RegexEntityExtrator and DIETClassifier extracting same intent and not following regex rule?

Hello, I’m trying to extract a phone number pattern using RegexEntityExtractor adding the regex configuration in pipeline this way:

- name: RegexEntityExtractor
    case_sensitive: False
    use_lookup_tables: False
    use_regexes: True
    "use_word_boundaries": True
- name: DIETClassifier
    epochs: 55

This is my nlu intent declaration:

    - regex: regex_phone_number
        examples: |
          - \(?[1-9]{2}\)? ?(?:[2-8]|[9]{0,1}[5-9]{1})[0-9]{3}\-?[0-9]{4}

    - intent: phone_number
        examples: |
          - meu número é [8973542665](regex_phone_number)
          - [61992852776](regex_phone_number)

    - intent: invalid_phone_number
        examples: |
          - 123
          - 00000
          - 111111
          - asdhja
          - aaaaaa
          - telefone123
          - 111111111111111111
          - ldhuahsduashd

What I’m trying to do is to extract phone numbers according to a regex pattern, which is defined in nlu intents with examples. If a number have this pattern, it should follow a path. Otherwise, it should receive a “invalid_phone_number” intent. But when I train and run my project, numbers out of this pattern are extracted for both extractors:

rasa.core.processor - Received user message '**00000**' with intent '{'id': 5831918261946756680, 'name': 'invalid_phone_number', 'confidence': 0.27582165598869324}' and entities '[{'entity': 'regex_phone_number', 'start': 0, 'end': 5, 'confidence_entity': 0.45642849802970886, 'value': '00000', 'extractor': 'DIETClassifier'}]'

How can I do to extract only numbers that follow this pattern, so it won’t accept numbers like “0000”? I already tested this line of regex and it looks fine.

1 Like

@shaysi Have you check these?

  1. NLU Training Data
  2. Components
  3. https://rasa.com/docs/rasa/components#regexentityextractorhttps://rasa.com/docs/rasa/components#regexentityextractor

I will encourage please read the document for Regex and Regular Expression.

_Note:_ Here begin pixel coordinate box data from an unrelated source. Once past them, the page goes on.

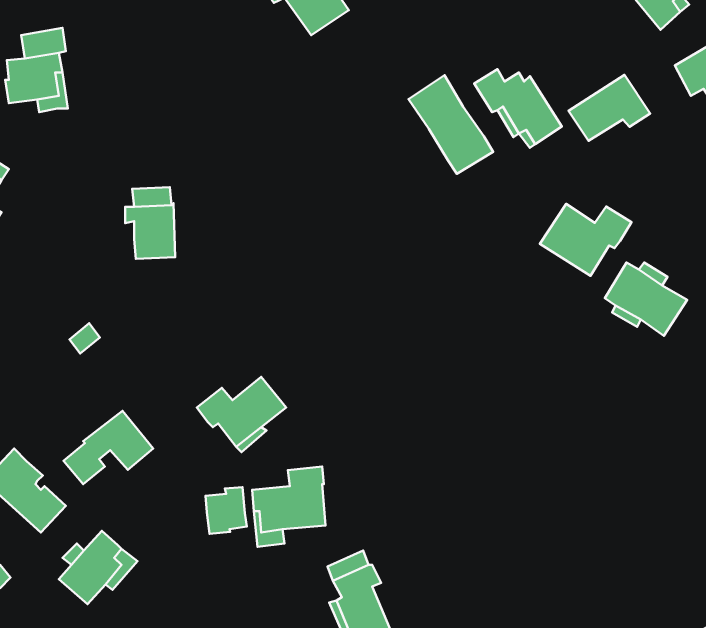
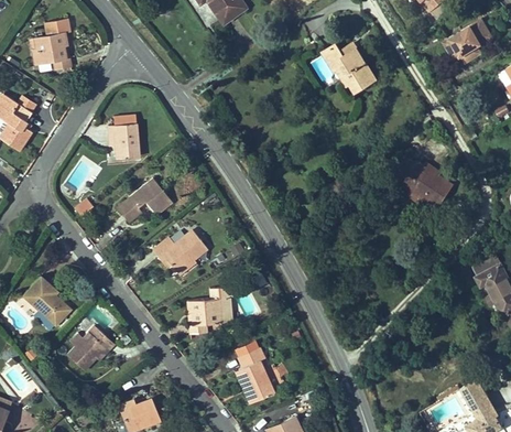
building: [569,75,650,141] -> none
building: [409,75,493,174] -> none
building: [540,204,631,276] -> none
building: [64,411,153,484] -> [115,180,170,225]
building: [205,487,247,534] -> none

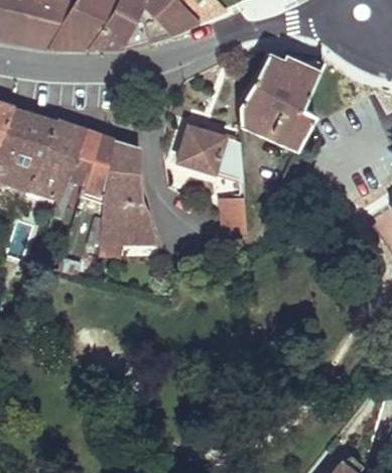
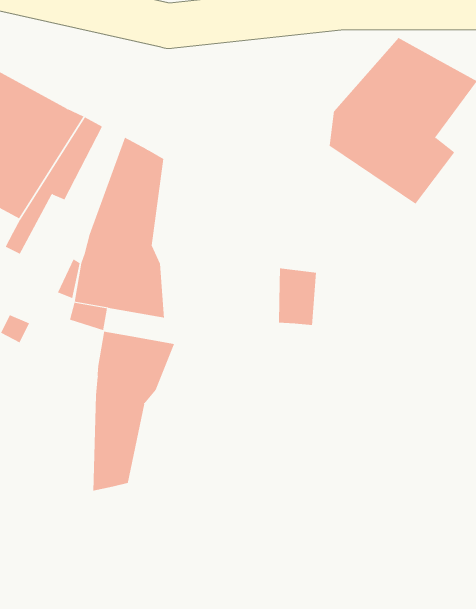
building: [175,125,243,183] -> none
building: [82,135,114,202] -> none
building: none -> [93,331,175,492]

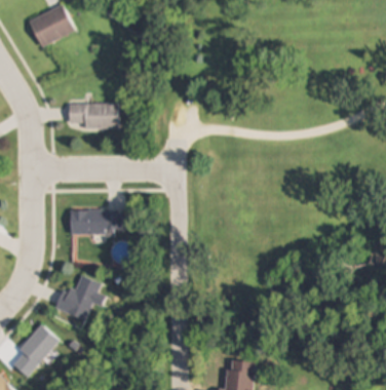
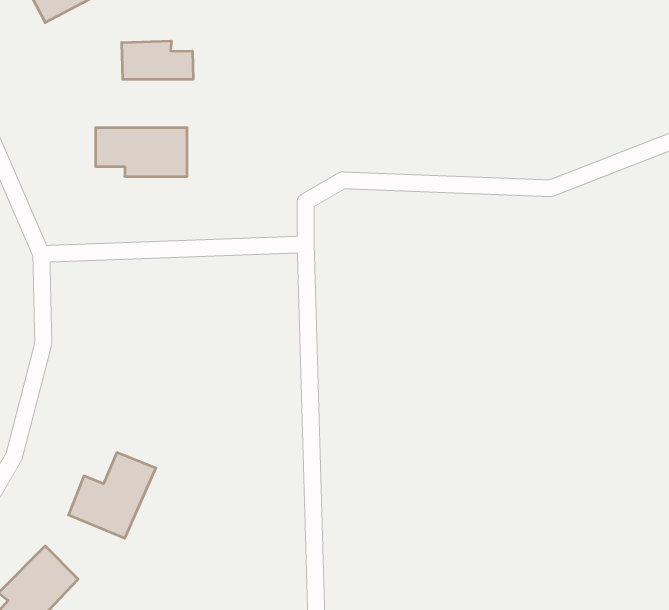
building: none -> [122,41,193,79]
building: [70,209,121,233] -> none

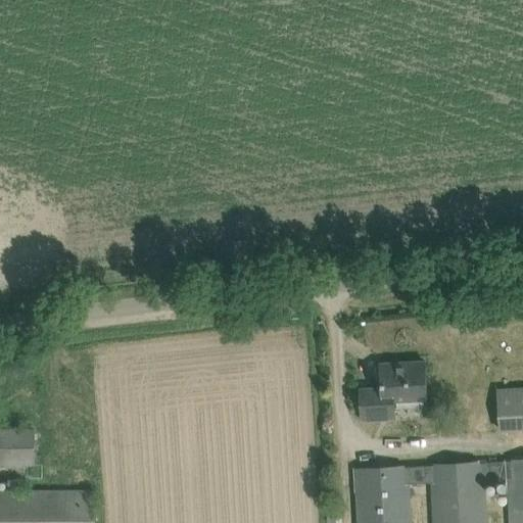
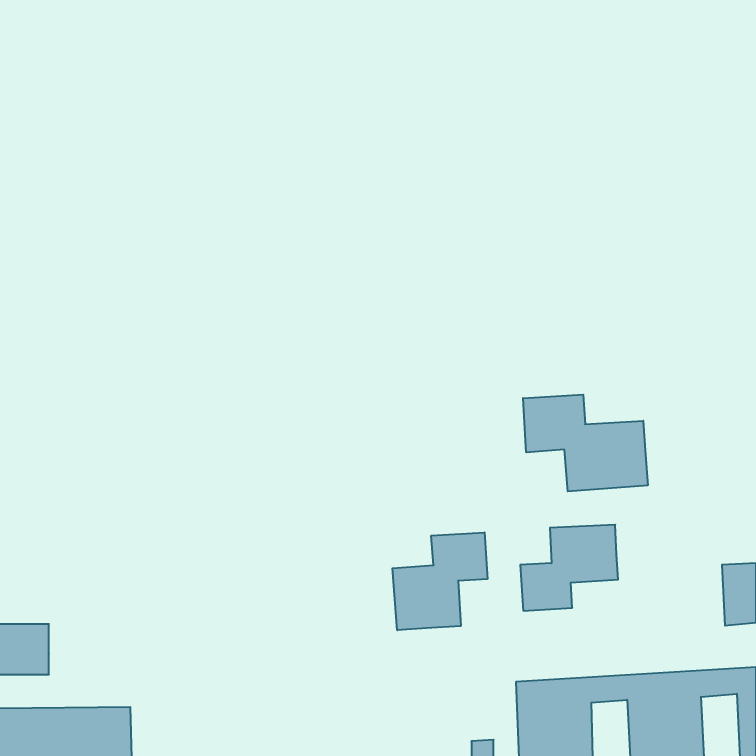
building: none -> [523,395,648,491]
building: none -> [392,532,487,630]

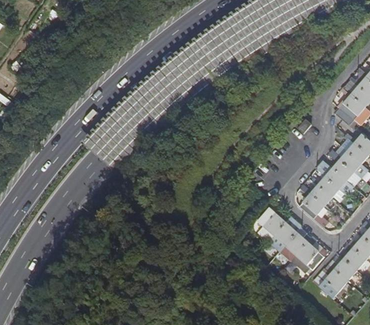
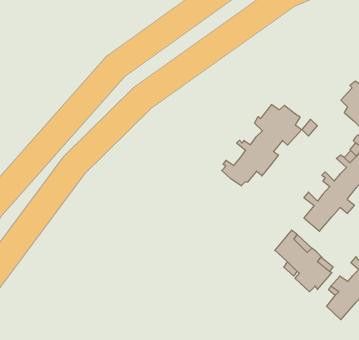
building: none -> [222,105,302,186]
building: [256,208,288,243] -> none

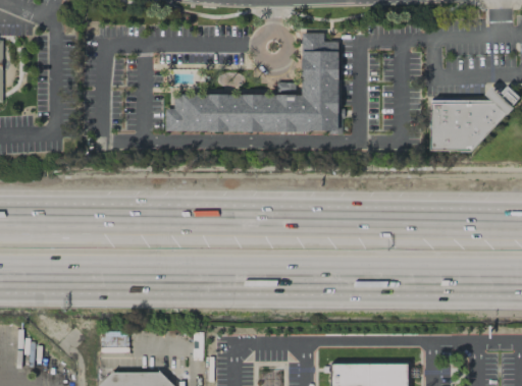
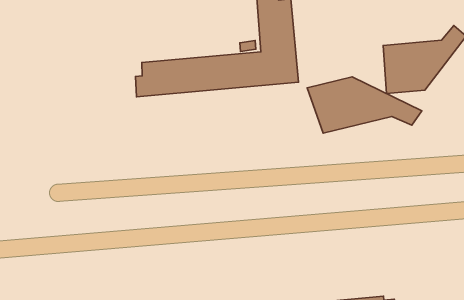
building: none -> [307,77,422,133]

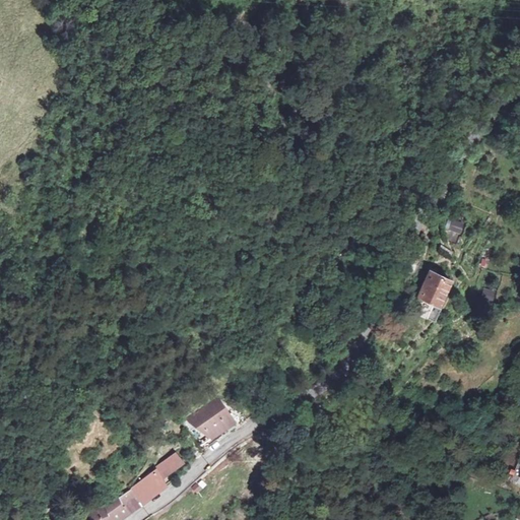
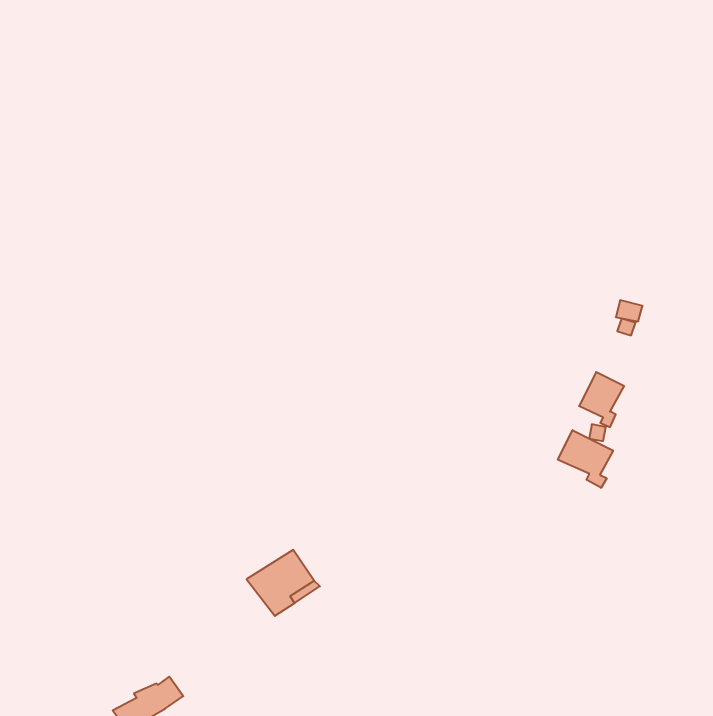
building: none -> [558,430,613,488]
building: [127,452,183,505] -> none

Hope this will solve your problem https://youtu.be/tMR1PNe0JB4

Yes, I’ve been working reading these material. I can extract correct examples, but at the same time, the extractor is accepting number options that is not in the regex pattern provided and tested.

@shaysi have you seen and tried the video tutorial?

Check you regex https://regexr.com

Can you share with Screenshot?

Yes, just watched. I’m doing the same as his and I found my error: it was with my regex pattern. Thanks for your help :slight_smile:

1 Like

@shaysi can you close this thread with the solution for others? Thanks it’s good your query solved! If you have any issue do let us know!

1 Like